"So test therefore, who join forever,” may the tie be on solid ground. Start-ups and joint ventures correspond to a marriage between business partners. In order for this to run smoothly, the business partners have to agree their terms and conditions in case of a cooperation and, above all, discuss a possible separation before tying the knot. If they fail or postpone to do so, unpleasant surprises and at worst, an ugly divorce can occur during the cooperation.
The formation of a start-up and the start of a joint venture have numerous comparable characteristics, which is why the following explanations are applicable to both forms of cooperation: in both cases, different individuals join together to pursue common business objectives. In the preparatory phase, future partners like to see the collaboration through rose-colored glasses and forget that they are likely to face difficult times in which they may no longer agree. To ensure the cooperation flourishing even in difficult phases or it even being terminated, it must be placed on a sound legal basis in the form of a well thought-out contract avoiding to destroying jointly created values.
The right legal form
One of the most crucial questions in the regulation of cooperation is the one appropriate corporate form of the company. Relevant decision criteria are liability risks for the shareholders, advantages and disadvantages in the procurement of capital or the planned distribution of roles in the company to name a few aspects. The future business partners must also consider their own strengths and weaknesses. Already when choosing the form of the company, growth opportunities, the admission of new partners or investors as well as the withdrawal of all or individual business partners from the cooperation, must be considered. Finally, the right corporate form is also important for the determination of the will of the company where the parties must agree which decisions are made with which quorums and whether certain decisions require the mandatory consent of certain shareholders.

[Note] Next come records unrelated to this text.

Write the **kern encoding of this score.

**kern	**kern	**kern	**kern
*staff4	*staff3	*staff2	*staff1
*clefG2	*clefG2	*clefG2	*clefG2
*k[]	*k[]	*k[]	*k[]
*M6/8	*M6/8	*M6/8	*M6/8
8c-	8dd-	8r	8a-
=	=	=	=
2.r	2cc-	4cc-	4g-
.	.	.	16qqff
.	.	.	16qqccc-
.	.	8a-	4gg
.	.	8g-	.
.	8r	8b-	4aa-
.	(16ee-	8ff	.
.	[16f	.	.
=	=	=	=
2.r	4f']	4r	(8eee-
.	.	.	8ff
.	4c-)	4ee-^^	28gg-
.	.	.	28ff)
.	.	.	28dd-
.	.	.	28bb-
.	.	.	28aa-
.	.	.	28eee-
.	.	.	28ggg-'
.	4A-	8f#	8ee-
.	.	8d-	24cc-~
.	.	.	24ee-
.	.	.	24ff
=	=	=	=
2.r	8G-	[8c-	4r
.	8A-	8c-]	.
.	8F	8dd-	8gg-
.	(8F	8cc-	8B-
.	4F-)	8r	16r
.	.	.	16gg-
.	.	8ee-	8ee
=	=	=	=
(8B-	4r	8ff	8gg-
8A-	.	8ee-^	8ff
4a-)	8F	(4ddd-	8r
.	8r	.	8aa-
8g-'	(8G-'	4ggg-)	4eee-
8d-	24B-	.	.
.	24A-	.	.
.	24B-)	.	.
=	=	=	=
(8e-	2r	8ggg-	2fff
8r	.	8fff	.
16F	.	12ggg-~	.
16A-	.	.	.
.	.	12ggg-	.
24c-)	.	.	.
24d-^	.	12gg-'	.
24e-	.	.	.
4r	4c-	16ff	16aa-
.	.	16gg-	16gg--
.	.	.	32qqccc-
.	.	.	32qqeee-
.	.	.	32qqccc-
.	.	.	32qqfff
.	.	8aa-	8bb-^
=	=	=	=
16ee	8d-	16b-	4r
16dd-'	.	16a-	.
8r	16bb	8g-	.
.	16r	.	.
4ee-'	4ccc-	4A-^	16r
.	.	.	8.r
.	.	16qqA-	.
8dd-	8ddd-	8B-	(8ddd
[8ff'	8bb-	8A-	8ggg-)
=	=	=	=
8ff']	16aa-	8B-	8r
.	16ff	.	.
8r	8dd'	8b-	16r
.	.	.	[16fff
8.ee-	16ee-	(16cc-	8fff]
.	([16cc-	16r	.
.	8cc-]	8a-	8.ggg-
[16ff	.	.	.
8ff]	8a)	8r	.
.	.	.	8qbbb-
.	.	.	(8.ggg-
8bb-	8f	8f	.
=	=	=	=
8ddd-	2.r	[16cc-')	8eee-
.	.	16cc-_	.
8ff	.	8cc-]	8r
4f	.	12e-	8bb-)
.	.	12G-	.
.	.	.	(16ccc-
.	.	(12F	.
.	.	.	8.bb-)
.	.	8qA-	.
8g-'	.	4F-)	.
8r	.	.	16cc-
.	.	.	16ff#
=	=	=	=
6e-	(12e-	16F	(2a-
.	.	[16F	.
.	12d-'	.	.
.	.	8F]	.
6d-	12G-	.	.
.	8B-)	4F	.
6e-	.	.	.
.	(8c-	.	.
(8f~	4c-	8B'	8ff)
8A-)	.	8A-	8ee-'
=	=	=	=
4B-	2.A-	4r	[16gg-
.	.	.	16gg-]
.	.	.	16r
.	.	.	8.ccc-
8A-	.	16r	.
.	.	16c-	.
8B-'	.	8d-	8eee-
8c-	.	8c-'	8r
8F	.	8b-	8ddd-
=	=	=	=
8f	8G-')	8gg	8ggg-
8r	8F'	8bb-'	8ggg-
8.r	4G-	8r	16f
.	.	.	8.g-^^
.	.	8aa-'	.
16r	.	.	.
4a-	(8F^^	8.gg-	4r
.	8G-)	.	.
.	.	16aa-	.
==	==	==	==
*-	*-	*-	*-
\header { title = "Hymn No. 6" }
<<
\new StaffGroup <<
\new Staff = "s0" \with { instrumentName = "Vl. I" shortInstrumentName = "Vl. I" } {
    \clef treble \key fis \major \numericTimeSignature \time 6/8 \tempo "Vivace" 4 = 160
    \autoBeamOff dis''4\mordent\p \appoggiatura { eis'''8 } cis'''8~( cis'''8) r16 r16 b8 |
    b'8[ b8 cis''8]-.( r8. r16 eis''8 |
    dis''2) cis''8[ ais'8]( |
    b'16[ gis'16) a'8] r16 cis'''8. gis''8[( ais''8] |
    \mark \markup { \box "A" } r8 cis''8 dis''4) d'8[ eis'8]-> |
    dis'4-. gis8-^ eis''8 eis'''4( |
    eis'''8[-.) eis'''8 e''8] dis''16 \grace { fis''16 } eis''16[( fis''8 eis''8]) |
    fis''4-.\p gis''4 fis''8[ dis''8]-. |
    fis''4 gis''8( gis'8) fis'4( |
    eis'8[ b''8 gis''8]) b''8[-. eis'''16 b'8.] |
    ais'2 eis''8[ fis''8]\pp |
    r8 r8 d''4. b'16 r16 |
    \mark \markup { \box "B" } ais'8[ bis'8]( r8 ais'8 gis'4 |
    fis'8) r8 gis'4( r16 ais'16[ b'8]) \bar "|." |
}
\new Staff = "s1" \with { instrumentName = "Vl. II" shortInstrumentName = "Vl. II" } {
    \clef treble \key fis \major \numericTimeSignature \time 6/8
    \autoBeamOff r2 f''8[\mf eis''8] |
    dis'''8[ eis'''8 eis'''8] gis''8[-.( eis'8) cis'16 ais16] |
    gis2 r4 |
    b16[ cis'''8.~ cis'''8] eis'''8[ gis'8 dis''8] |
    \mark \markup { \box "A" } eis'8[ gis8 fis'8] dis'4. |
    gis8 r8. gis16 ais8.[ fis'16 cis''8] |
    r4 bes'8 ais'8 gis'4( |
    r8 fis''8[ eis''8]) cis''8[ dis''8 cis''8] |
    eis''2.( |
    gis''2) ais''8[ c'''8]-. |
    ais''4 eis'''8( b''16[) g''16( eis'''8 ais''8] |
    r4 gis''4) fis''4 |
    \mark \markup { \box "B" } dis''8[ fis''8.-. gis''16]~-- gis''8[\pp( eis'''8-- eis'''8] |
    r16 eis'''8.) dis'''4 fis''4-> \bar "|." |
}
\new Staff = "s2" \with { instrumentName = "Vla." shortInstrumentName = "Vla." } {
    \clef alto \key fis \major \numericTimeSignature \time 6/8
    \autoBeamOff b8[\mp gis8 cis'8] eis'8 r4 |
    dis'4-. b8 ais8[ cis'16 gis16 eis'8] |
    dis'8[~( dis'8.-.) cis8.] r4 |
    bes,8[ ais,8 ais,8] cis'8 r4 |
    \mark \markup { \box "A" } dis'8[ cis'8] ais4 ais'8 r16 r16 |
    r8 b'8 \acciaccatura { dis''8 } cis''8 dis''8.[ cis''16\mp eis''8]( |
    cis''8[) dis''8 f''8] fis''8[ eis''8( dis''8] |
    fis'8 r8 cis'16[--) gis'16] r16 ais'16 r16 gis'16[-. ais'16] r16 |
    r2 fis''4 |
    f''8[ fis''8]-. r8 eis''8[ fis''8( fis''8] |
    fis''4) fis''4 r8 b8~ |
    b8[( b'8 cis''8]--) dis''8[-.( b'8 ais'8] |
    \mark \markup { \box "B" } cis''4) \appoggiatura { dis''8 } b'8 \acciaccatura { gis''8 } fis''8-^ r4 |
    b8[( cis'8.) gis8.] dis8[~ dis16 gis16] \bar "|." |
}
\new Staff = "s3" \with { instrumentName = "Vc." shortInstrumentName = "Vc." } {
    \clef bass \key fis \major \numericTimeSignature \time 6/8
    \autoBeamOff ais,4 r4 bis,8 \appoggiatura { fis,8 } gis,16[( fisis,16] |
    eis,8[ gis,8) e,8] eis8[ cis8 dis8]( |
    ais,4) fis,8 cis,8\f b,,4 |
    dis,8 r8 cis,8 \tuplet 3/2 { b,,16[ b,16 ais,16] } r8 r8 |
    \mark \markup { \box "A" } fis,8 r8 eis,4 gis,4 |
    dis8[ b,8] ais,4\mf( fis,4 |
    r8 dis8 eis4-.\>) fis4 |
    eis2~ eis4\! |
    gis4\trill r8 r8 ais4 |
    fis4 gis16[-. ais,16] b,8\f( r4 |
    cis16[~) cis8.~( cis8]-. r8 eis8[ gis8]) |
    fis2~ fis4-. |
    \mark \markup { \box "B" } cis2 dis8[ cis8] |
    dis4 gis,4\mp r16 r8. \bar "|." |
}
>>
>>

The financing of the company
When determining the financing of the company, it is about what has been achieved/the preserves. The financing of the company must be defined/determined in accordance to the business and investment plan. The determination of the financing defines on the one hand who invests in the company and to what extent and how the investment structure can change in future financing rounds. On the other hand, it is necessary to regulate how further cooperation is to be financed when the initial capital has been used up, whether such additional contributions come from the shareholders or third parties, and in what form or on what terms they are to be made.
As problems can arise even in the best relationship, it is essential that future business partners agree on problem-solving mechanisms in the contract to regulating their cooperation. These should contain several escalation stages with corresponding procedures and the roles of the business partners in the company. Since Swiss company law only contains rudimentary regulations on divorce of business partners or the withdrawal of a partner, the termination of the cooperation and the withdrawal from or, if necessary, the dissolution of the company must also be agreed. It is important not to forget that the business partners interconnect, both in the new company but also through additional one among themselves.
As with any relationship, business relationships may not always find common grounds. Can be a source of controversy. With a well thought-out and clear contractual framework, problems can be mitigated and solution mechanisms provided to preventing business relationships from breaking down due to any differences or to unnecessarily destroying created values. Since a relationship is always a question of the right partner, discussing the basics of the relationship helps determining whether, the partner being considered is the right one.